The worry pre-race was that Barrier 2 on a get-back horse would leave her strung up behind traffic for too long, which isn’t necessarily the preferred strategy of a jockey like Nash.

But, he stuck to the inside, and the run came with a classic hip and shoulder on Heart of the Oak, and after that…. it was like watching an eagle sprout wings.

Or watching an eagle rip a hare to pieces.

Either way, she’s a good ‘orse.


Laverrod in Race 9 at Ascot – 2nd

What a pleasant way to end the day – Laverrod got strangled by Carberry sitting directly behind Red Can Man, and then he sat there half-asleep while that old bugger Tranquilla Sunrise made sure he got blocked for a run.
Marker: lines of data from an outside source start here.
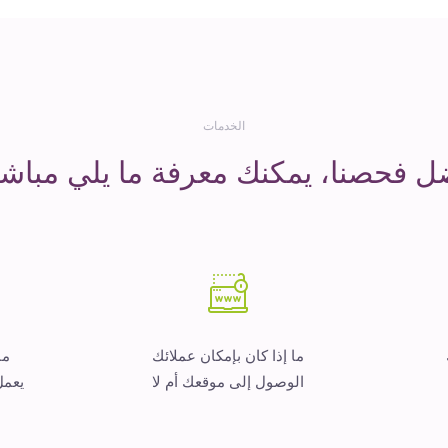
الخدمات
ل فحصنا، يمكنك معرفة ما يلي مباشر
ما إذا كان بإمكان عملائك
ما
الوصول إلى موقعك أم لا
يعمل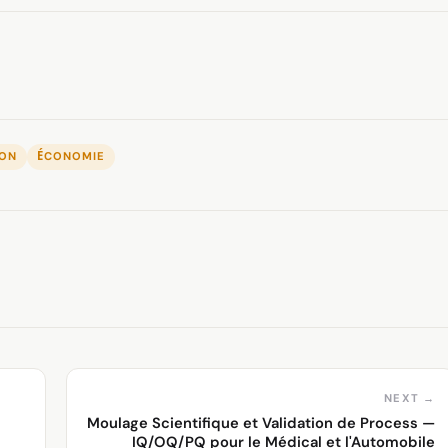
ON
ÉCONOMIE
NEXT →
Moulage Scientifique et Validation de Process —
IQ/OQ/PQ pour le Médical et l'Automobile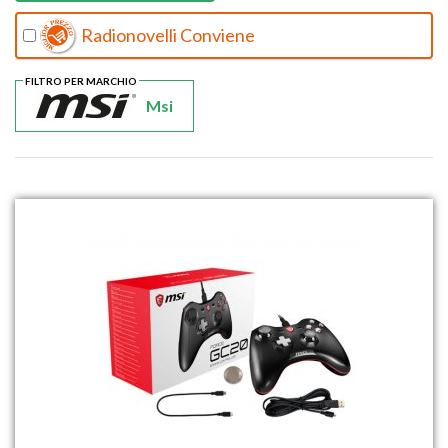
Radionovelli Conviene
FILTRO PER MARCHIO
Msi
It all told in the end, but to call a spade a shovel, Red Can Man got the better run and was better on the day.

I suppose this also means the Rocket is a shoe-in to start rock-bottom odds whenever his next run is.

For all I know, it’ll be in the Spring.


Crazy Craig’s Tip Of The Day


Castelvecchio to WIN the Australian Derby – Hahahaha…. Nope

Only one excuse could be provided for the favourite after losing by 21 lengths – He’s crap on wet ground.

What a brilliant way to burn your cash – May as well have used it as toilet paper when the stocks run dry.

I received word from one of my contacts that Crazy Craig had one of his properties on Castelvecchio – That means he’s been reduced to living in the Crazy Cave again.

So, for the fourth year running, the winner of the Tulloch Stakes has backed up 7 days later and won the Derby – This time it was Quick Thinker for the Kiwi wizard Murray Baker, giving him his 5th Derby win in the space of 12 years.

And for the second year running, the Tulloch quinella wound up being the Derby quinella.

No chance I’ll remember that fact in 12 months time.

Still, if you ask me, the funniest moment of the Derby was when a bird took a shit on Opie Bosson’s nose when he was speaking to Sky Racing post-race.

I’m not kidding – Look out 15 seconds into the interview.

They say getting shat on by a bird gives you luck.

Based on Opie’s performance on Melody Belle, I’m calling bullshit on that.